If 2006 was the year of the renaissance of 007, 2007 could be the renaissance of the Lib Dems.
Despite taking a seat from Labour in a great Parliamentary by-election victory, launching the most radical green tax switch policy to reward work and punish pollution, and remaining the only force in Parliament around which opponents of the war in Iraq could unite, it was something of an Annus Horribilis.
The New Year offers us new opportunities to carve out distinctive positions on foreign affairs, domestic reform and where we stand in relation to the Government and Conservative opposition.
However, popular policies and distinctive positions are not enough without an overarching theme that voters can easily understand and warm towards. It is not about leadership or logos or slogans, but values that people can identify with. Values from which the policies flow.
We have in our campaigning style the mechanism that embodies our values. It is Community Politics through which we liberate individuals to take and use power over their own lives. It is the antithesis of New Labour authoritarianism and the substance that eludes Cameron’s empty rhetoric. If campaigning all year round, not just at election time, means anything in terms of a value driven theme for the Lib Dems, it is that Liberal Democrats are on your side.
That should be our theme for 2007 and beyond. Have a great campaigning year.
Adrian Sanders is MP for Torbay and can be found on MySpace.
3 Comments
Community Politics is a fantastic tool, but it should not be our only focus.
It can tend towards opposition for opposition’s sake and lead us to simply become a home for the disaffected rather than a home for those who believe in liberal principles.
Community politics should take its place as a tool in the overall liberal armoury.

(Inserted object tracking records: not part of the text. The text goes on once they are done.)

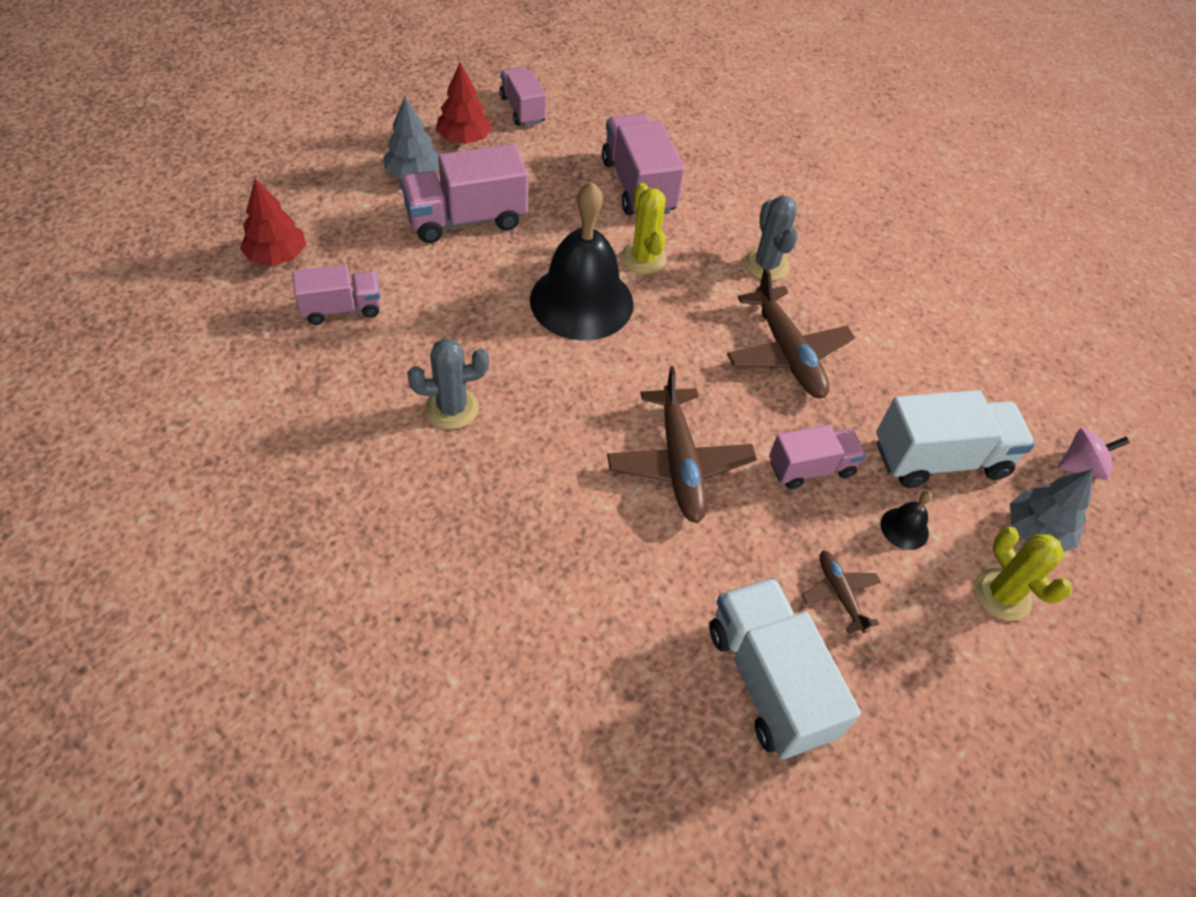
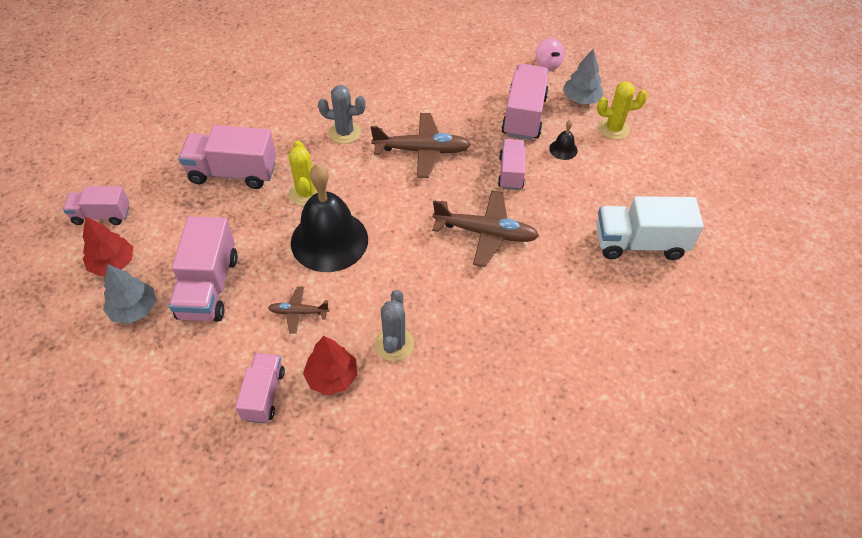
camera: 65 degrees left, 0 degrees up
red tree [240,178,306,266] -> red tree moved to [303,336,357,395]
yellow cactus [621,183,667,274] -> yellow cactus turned 75 degrees clockwise [289,140,318,206]
brown plane [802,550,881,634] -> brown plane moved to [268,286,329,334]
white truck [876,390,1035,488] -> pink truck [501,64,549,140]
pink spinning top [1058,428,1130,479] -> pink spinning top turned 150 degrees clockwise [536,38,565,70]

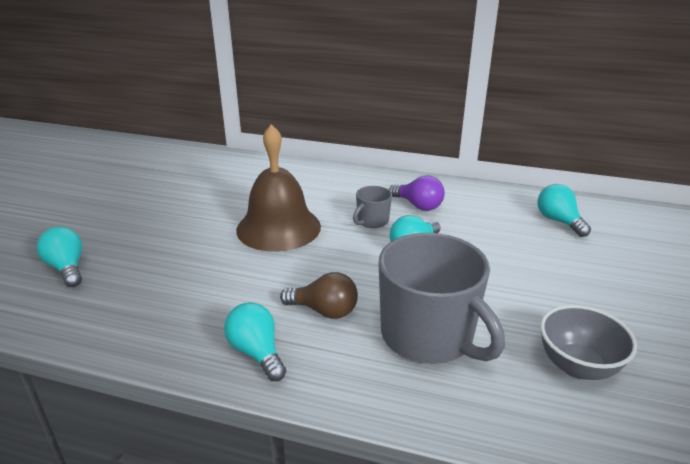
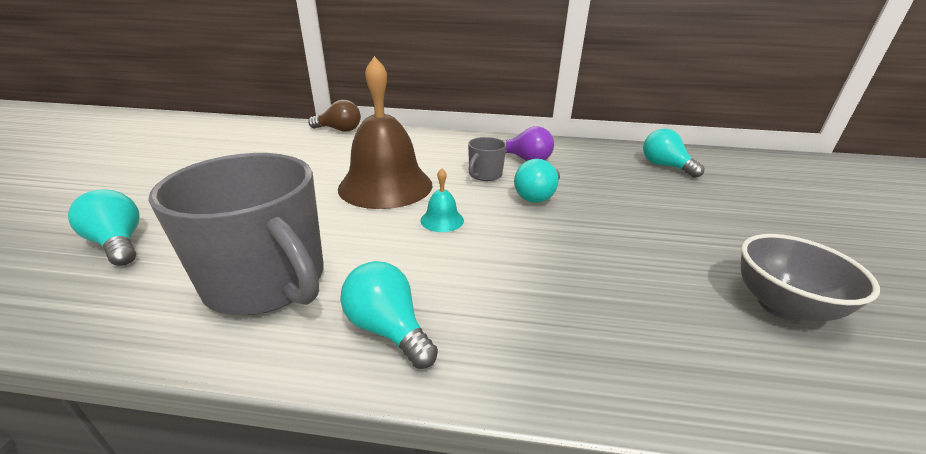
camera: 10 degrees left, 0 degrees up
brown light bulb [280,272,358,319] -> brown light bulb moved to [308,99,361,132]
grey mug [379,233,505,364] -> grey mug moved to [148,153,323,315]
none -> turquoise bell [420,168,464,232]

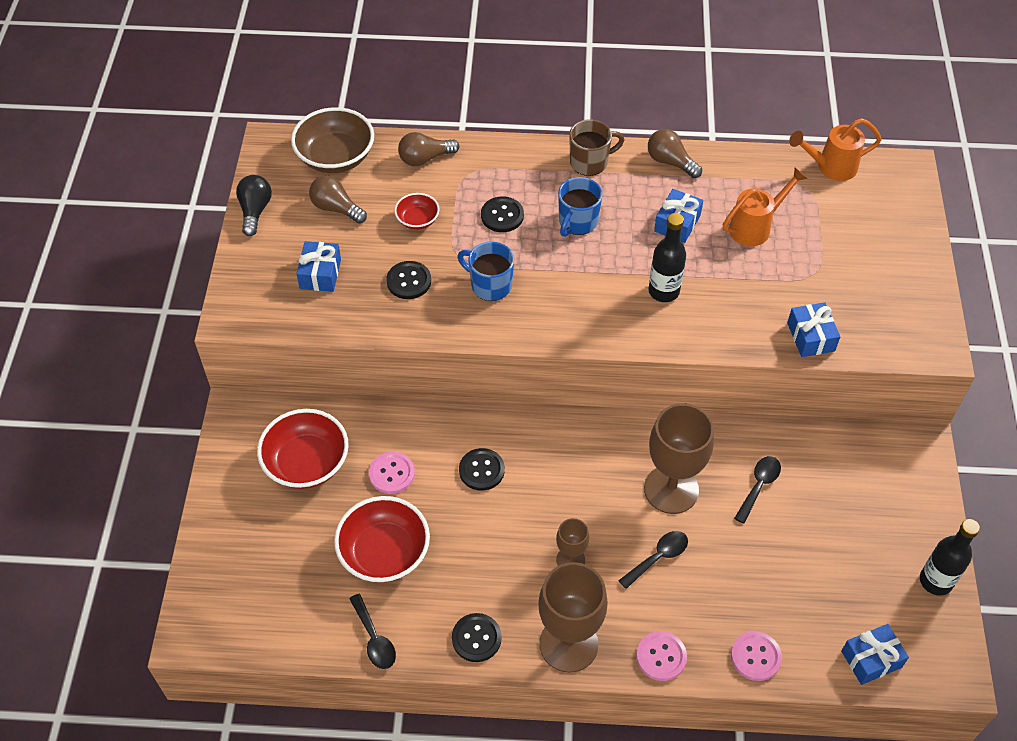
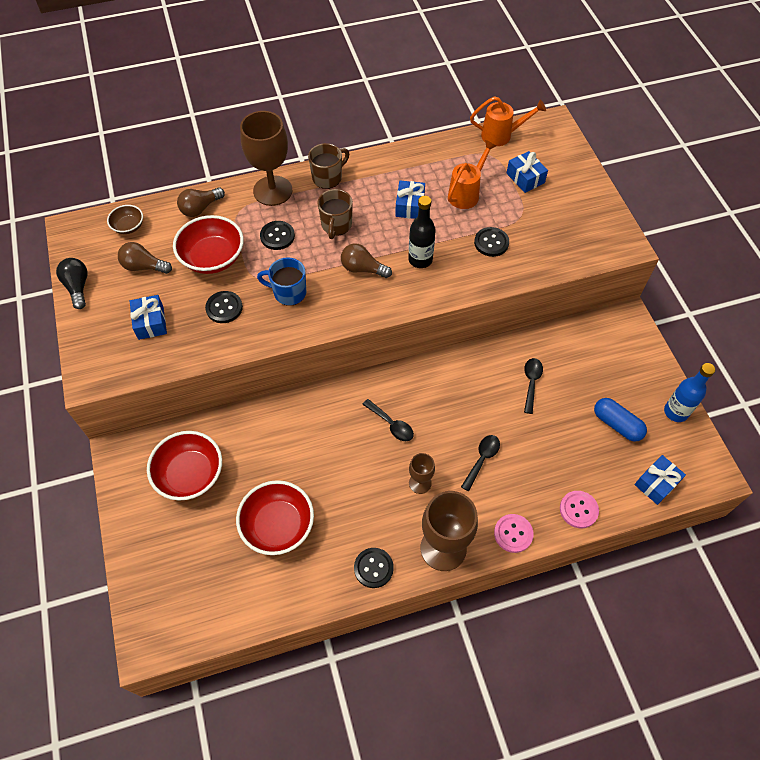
camera: 20 degrees left, 5 degrees up
brown bowl [291,107,374,173] -> brown bowl [107,205,143,234], size x0.53
black spoon [349,594,396,669] -> black spoon moved to [362,399,414,441]
pink button [369,452,415,494] -> none
red bowl [394,193,440,230] -> red bowl [173,215,244,274], size x1.89
black button [459,448,505,491] -> black button moved to [474,227,509,257]
blue mug [558,177,603,237] -> brown mug [317,189,353,239]
brown goblet [644,404,714,514] -> brown goblet moved to [240,111,292,206]
brown light bulb [648,129,702,178] -> brown light bulb moved to [341,243,392,278]
blue gift [787,302,840,357] -> blue gift moved to [506,151,548,193]
orange watering can [789,118,882,181] -> orange watering can turned 150 degrees counterclockwise [470,96,546,146]
black bottle [920,519,980,596] -> blue bottle [664,363,715,422]
none -> blue capsule [594,398,647,442]

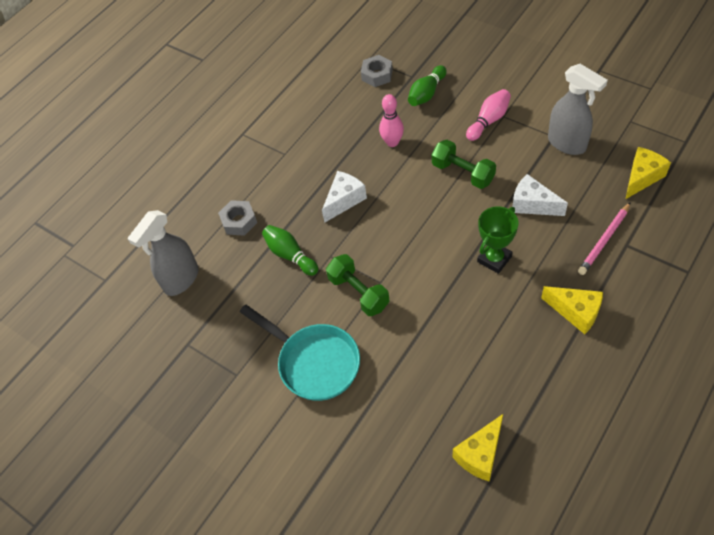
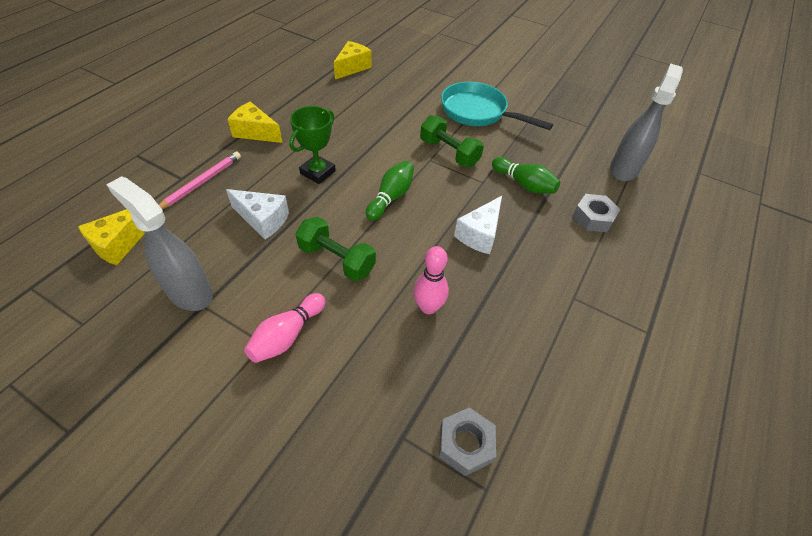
camera: 165 degrees right, 5 degrees down
green bowling pin [408,65,447,106] -> green bowling pin moved to [366,161,414,221]

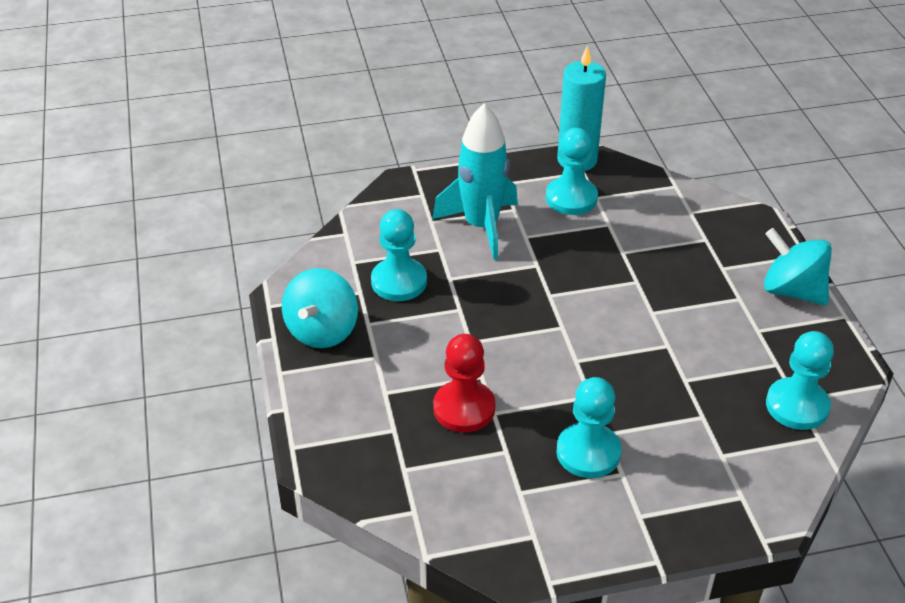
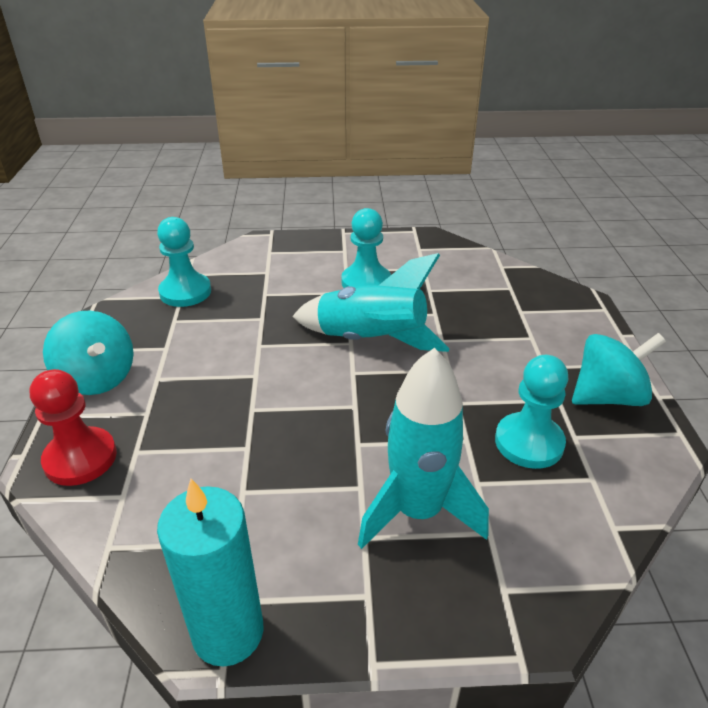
camera: 170 degrees left, 5 degrees down
turquoise spinning top [282,268,358,348] -> turquoise spinning top turned 45 degrees clockwise [572,333,666,406]
red pawn [433,334,495,433] -> red pawn moved to [29,369,117,486]
turquoise pawn [546,128,598,215] -> none
none -> turquoise rocket [292,253,450,352]

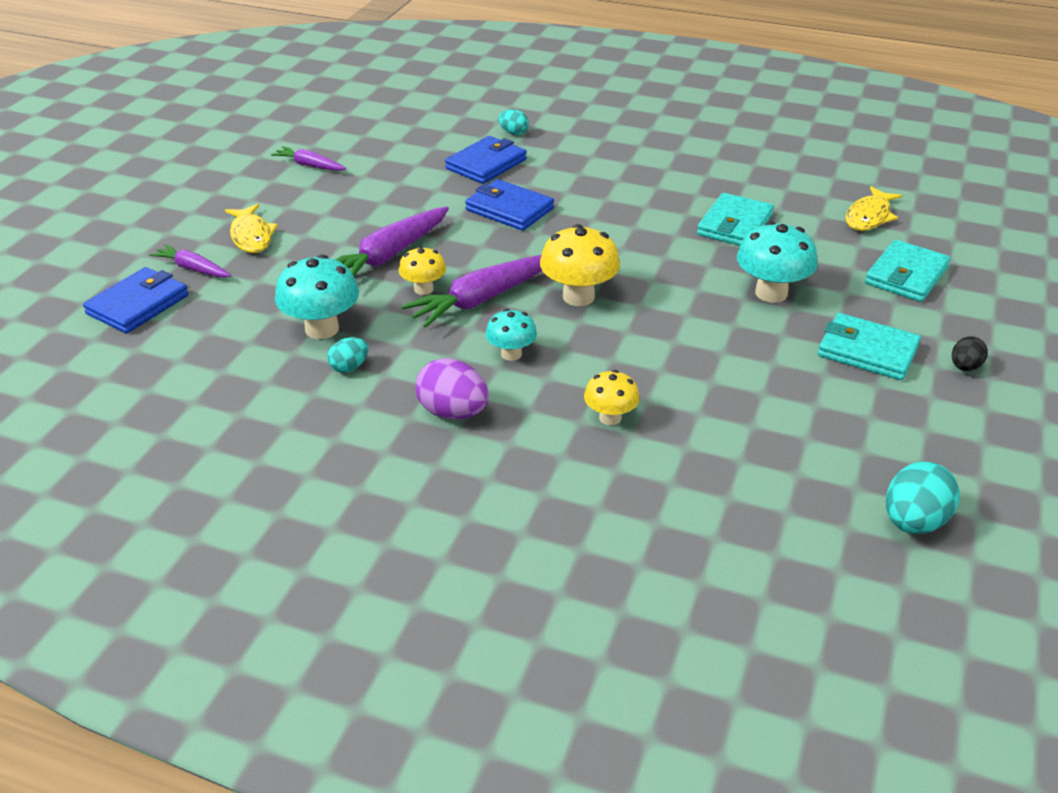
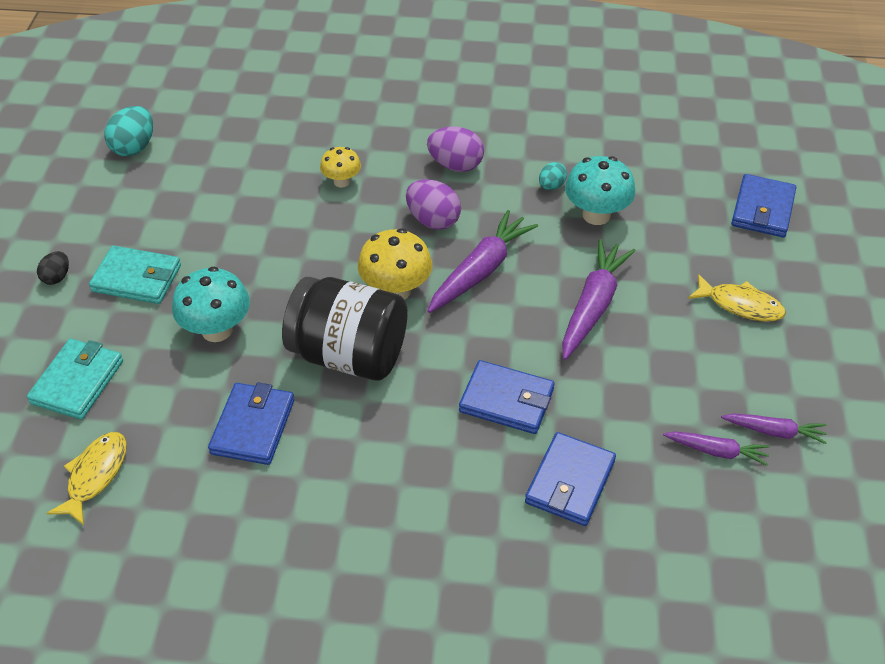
camera: 165 degrees right, 10 degrees up
purple carrot [149,244,231,277] -> purple carrot moved to [663,431,770,466]
yellow fish [225,204,278,253] -> yellow fish turned 150 degrees clockwise [688,274,786,321]
yellow mushroom [399,246,446,295] -> none
turquoise mushroom [485,309,537,361] -> purple egg [406,179,461,230]
turquoise egg [498,109,529,135] -> none
turquoise wallet [697,193,774,246] -> blue wallet [208,382,294,465]
none -> black jar [282,277,408,380]

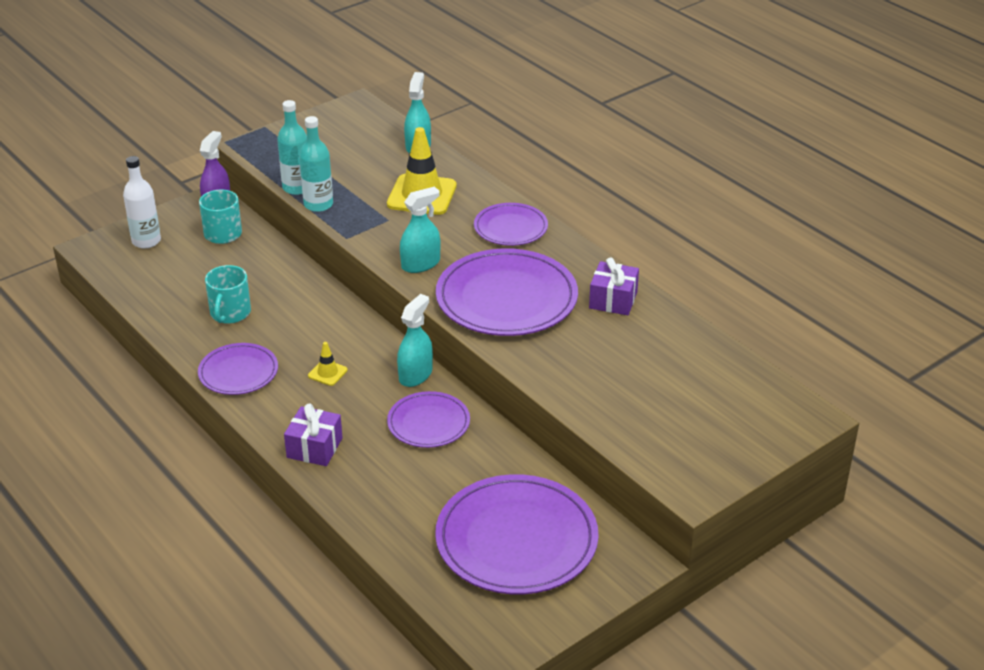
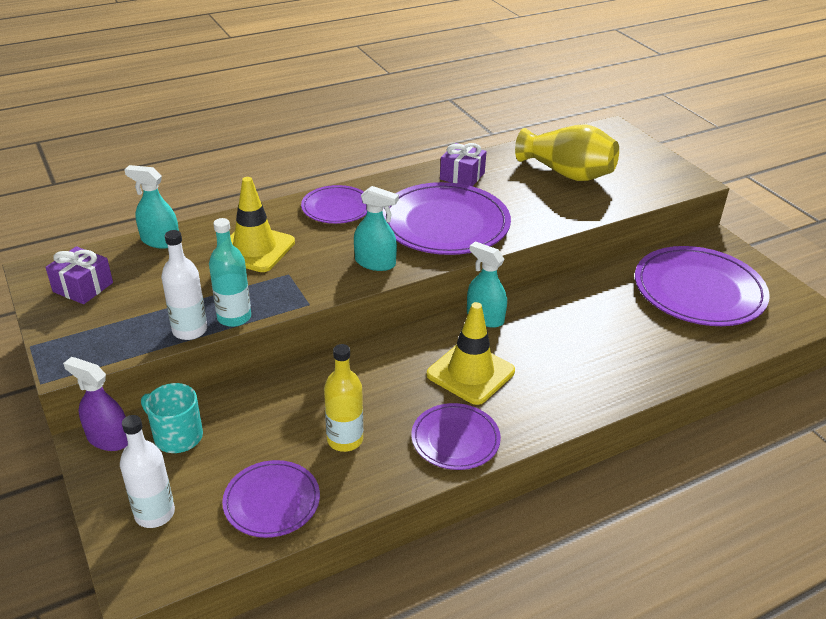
camera: 80 degrees left, 0 degrees up
turquoise mug [205,265,251,324] -> yellow bottle [324,344,363,452]
turquoise bottle [277,100,307,195] -> white bottle [161,230,207,340]
purple gift [284,403,343,466] -> purple gift moved to [45,246,113,304]
yellow traffic cone [308,342,348,386] -> yellow traffic cone [427,302,515,405], size x2.17
purple plate [387,391,470,448] -> purple plate moved to [222,460,320,538]
turquoise spray bottle [400,186,440,273] -> turquoise spray bottle turned 135 degrees clockwise [354,186,399,271]
none -> yellow vase [515,124,619,181]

We also need to set out general principles and pick some particular examples to espouse these (at national and a local level).
Community politics then becomes a vehicle for liberalism not merely for gaining power (as it can become if you’re not careful).
I think tristan, Adrian is talking about Community Politics almost as an ideology, not just a campaigning tool. Labour and Tories have tried to copy Community Politics, but have failed because they treat it techneque. ComPol is putting our liberalism in to action at a community level.
Agree with David. Tristan, you might want to read the ALDC booklet “Community Politics Today” which includes the original “Theory and Practice of Community Politics” by Bernard Greaves and Gordon Lishman, as well as other essays bringing it up to date. If you do, you’ll realise that community politics is far more than just a tool for gaining power.